Primero extrajo un
conejo, luego dos palomas y un serpentín. Después un ventilador,
seis paraguas, un cazamariposas verde, el armario ropero de Lady
Wintermer, tres castillos franceses, la cordillera de los Alpes con
un grupo de excursionistas moldavos y cuatro archipiélagos del
océano Índico. Sin embargo, lo que verdaderamente nos dejó sin
palabras fue el momento en que se sacó a sí mismo y a todos
nosotros del fondo de su chistera.
La niebla llegó puntualmente en el mismo momento en que el corazón de su madre se detenía dentro de la carcasa de su cuerpo. Doce años después, la niebla seguía interponiéndose entre la realidad y él. A veces parecía que podía atravesarla, pero al estirar la voz hacia los objetos, siempre se topaba con palabras confusas, envueltas en niebla. La culpa mostraba su rostro de niebla. La memoria se diluía impregnada entre dedos de niebla. En la boca, siempre un inconfundible sabor a niebla.
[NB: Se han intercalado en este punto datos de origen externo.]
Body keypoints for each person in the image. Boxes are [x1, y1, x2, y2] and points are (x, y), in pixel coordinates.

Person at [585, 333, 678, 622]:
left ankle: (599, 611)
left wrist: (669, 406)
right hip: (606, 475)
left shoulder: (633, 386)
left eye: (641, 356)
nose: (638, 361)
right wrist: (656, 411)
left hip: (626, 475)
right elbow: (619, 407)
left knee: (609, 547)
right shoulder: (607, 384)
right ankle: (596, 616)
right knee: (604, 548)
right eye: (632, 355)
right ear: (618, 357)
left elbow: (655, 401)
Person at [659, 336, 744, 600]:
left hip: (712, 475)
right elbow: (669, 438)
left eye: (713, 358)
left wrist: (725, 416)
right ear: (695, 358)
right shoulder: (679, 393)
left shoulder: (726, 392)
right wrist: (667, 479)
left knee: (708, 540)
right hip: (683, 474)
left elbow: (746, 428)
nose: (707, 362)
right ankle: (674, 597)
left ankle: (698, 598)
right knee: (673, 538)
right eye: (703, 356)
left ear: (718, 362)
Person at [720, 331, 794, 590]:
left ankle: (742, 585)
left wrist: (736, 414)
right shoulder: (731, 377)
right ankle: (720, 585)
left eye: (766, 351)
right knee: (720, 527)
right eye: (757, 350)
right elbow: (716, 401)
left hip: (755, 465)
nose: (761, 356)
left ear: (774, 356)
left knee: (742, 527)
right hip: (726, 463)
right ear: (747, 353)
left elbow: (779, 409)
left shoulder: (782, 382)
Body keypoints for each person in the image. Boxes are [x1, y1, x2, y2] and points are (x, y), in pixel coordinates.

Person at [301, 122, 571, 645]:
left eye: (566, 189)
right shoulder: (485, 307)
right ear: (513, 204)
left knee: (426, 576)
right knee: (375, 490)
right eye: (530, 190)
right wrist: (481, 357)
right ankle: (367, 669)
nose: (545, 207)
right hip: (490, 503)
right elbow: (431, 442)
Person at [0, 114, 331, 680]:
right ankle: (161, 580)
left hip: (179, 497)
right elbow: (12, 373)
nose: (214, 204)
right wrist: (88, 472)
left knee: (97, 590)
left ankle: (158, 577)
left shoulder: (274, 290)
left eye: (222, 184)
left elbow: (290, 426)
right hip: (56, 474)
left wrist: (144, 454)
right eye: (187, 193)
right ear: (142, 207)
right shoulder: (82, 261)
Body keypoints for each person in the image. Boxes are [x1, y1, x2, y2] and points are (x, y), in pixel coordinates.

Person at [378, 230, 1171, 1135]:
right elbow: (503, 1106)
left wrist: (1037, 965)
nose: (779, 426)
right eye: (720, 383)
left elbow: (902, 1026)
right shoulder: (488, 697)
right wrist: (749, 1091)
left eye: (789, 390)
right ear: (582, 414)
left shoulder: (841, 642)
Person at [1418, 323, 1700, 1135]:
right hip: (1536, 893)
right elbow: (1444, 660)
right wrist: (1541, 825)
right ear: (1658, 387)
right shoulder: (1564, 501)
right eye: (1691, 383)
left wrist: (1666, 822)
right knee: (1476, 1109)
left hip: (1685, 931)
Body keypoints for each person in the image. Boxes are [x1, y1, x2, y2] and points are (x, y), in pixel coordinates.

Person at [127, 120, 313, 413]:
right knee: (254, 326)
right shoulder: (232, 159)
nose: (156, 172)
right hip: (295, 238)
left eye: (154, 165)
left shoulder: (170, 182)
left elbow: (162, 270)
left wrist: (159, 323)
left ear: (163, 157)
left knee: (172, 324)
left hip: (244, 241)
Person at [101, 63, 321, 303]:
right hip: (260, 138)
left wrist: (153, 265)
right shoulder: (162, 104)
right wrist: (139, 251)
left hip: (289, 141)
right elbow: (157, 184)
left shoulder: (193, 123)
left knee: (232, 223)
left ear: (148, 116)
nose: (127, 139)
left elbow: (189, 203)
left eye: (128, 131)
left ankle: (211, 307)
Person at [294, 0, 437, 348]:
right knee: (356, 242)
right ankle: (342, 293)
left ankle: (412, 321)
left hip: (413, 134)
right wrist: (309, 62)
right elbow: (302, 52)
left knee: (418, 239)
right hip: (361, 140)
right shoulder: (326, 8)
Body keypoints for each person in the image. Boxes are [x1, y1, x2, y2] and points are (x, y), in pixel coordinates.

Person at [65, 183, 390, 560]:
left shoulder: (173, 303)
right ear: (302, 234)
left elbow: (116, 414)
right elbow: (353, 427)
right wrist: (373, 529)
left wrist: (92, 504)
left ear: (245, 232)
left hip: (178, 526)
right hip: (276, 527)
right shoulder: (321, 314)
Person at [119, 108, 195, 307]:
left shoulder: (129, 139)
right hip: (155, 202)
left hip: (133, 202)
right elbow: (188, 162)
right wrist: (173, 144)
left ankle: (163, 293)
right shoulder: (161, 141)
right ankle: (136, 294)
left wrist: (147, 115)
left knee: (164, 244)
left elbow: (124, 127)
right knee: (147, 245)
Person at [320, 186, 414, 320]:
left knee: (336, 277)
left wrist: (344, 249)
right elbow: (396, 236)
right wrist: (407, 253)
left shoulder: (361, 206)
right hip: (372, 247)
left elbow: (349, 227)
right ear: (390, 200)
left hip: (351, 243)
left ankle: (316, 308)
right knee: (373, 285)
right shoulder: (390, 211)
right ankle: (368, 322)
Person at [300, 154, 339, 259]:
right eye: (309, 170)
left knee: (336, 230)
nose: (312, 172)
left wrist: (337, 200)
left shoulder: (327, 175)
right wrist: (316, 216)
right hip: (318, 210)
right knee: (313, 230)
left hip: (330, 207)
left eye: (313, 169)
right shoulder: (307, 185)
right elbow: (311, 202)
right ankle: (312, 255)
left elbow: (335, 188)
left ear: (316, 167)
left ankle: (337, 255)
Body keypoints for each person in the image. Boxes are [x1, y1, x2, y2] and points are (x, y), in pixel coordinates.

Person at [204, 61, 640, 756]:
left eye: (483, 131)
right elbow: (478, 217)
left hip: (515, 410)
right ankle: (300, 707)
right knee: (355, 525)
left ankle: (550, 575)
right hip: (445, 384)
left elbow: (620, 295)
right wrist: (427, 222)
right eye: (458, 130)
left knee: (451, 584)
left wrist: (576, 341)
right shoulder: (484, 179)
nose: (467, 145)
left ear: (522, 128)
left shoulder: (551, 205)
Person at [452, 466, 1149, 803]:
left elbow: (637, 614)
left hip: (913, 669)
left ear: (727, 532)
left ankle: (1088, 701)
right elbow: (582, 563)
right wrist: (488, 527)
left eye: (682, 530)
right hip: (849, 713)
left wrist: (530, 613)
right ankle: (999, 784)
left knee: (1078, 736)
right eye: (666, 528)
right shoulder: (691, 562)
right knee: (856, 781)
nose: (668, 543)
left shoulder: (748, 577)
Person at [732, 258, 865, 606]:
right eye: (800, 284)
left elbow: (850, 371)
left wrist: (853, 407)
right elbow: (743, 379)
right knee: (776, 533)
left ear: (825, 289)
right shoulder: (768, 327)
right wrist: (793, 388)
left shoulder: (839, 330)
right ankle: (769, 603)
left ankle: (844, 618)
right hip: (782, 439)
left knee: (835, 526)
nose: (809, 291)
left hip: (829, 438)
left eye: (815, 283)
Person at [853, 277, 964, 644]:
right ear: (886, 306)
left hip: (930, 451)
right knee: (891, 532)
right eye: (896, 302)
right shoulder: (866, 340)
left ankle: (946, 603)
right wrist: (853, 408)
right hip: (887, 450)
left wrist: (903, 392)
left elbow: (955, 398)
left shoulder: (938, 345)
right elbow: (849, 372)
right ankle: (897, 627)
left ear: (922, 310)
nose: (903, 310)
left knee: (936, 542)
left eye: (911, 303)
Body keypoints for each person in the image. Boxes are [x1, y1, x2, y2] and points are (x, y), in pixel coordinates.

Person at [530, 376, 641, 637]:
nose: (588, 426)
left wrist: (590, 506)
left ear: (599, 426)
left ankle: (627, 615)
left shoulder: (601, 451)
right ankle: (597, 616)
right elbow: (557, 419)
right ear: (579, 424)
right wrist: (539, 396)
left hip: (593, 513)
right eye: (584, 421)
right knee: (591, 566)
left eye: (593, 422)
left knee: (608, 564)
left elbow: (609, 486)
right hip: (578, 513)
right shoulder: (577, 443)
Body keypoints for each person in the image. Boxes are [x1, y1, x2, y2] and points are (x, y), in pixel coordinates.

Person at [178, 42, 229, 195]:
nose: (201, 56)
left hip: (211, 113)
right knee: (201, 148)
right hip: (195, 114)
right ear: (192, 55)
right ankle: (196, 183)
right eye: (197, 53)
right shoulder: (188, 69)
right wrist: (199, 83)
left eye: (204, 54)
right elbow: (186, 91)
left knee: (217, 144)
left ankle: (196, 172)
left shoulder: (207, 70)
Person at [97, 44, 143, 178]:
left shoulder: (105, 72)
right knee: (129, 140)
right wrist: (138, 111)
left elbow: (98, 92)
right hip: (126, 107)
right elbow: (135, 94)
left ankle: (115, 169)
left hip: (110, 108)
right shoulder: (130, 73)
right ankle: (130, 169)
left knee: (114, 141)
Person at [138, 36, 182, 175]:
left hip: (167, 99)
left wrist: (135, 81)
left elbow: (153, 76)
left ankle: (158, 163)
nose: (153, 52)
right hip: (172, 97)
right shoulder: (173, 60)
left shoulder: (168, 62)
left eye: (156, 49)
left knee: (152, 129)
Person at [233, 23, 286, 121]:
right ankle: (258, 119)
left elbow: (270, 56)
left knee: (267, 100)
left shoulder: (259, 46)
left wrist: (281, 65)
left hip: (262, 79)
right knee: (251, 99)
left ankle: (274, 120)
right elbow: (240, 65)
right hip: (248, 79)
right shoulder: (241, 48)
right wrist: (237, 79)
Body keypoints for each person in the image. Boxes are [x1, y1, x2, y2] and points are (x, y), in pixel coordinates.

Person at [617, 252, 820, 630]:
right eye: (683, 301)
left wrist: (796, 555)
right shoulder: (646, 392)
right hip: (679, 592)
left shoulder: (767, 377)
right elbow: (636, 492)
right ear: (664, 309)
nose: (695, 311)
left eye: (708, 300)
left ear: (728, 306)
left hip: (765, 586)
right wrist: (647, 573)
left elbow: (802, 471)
El relato de su vida era un amargo y borroso camino atravesado por la niebla. Miró los muebles del salón, maltrechos, anticuados; garabatos viejos y apolillados. La Soledad ocupó el pequeño almario que era su cuerpo. Se acomodó entre los límites que le imponía su piel. Lo obligó a arrodillarse. Y de rodillas siguió avanzando a duras penas con sus pies hechos de niebla.